Instructions for the task:
When the string "project" appears in a line of the records, show the whole line.

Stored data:
=-=-=
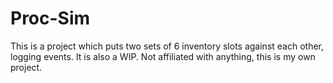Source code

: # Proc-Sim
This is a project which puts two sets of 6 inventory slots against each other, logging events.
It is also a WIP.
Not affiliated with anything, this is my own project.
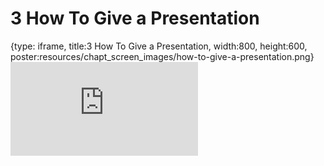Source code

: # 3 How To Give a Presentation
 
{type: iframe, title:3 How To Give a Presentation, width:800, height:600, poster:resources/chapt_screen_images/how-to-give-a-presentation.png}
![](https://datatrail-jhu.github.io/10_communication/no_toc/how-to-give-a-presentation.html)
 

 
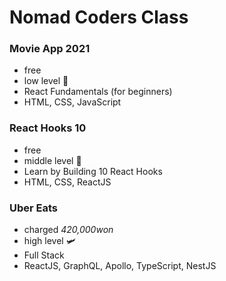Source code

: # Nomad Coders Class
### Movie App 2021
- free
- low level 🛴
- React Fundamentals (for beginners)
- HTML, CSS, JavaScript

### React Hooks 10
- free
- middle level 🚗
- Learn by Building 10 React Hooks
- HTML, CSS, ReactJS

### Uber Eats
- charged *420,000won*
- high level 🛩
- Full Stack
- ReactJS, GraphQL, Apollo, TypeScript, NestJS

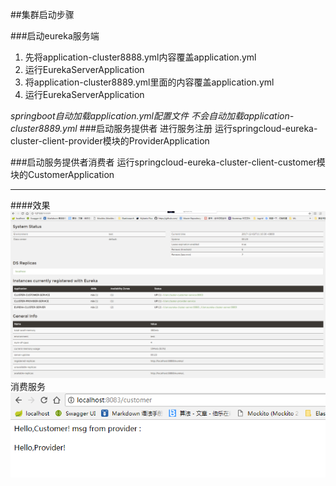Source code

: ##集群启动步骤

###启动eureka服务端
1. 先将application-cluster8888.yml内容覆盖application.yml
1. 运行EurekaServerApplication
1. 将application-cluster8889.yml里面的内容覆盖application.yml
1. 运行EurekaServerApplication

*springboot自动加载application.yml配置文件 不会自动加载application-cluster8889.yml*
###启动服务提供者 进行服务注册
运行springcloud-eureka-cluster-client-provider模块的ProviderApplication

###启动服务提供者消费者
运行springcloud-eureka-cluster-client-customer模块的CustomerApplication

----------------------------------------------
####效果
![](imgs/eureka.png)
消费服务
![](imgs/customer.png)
=-=-=
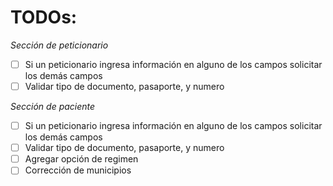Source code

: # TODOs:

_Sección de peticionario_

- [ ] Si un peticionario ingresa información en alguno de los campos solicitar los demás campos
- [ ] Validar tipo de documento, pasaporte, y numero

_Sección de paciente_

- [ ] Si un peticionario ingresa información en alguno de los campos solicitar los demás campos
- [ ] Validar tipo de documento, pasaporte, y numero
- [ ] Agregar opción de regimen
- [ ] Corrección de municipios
=-=-=
Solution to this exercise:
This is a project which puts two sets of 6 inventory slots against each other, logging events.
Not affiliated with anything, this is my own project.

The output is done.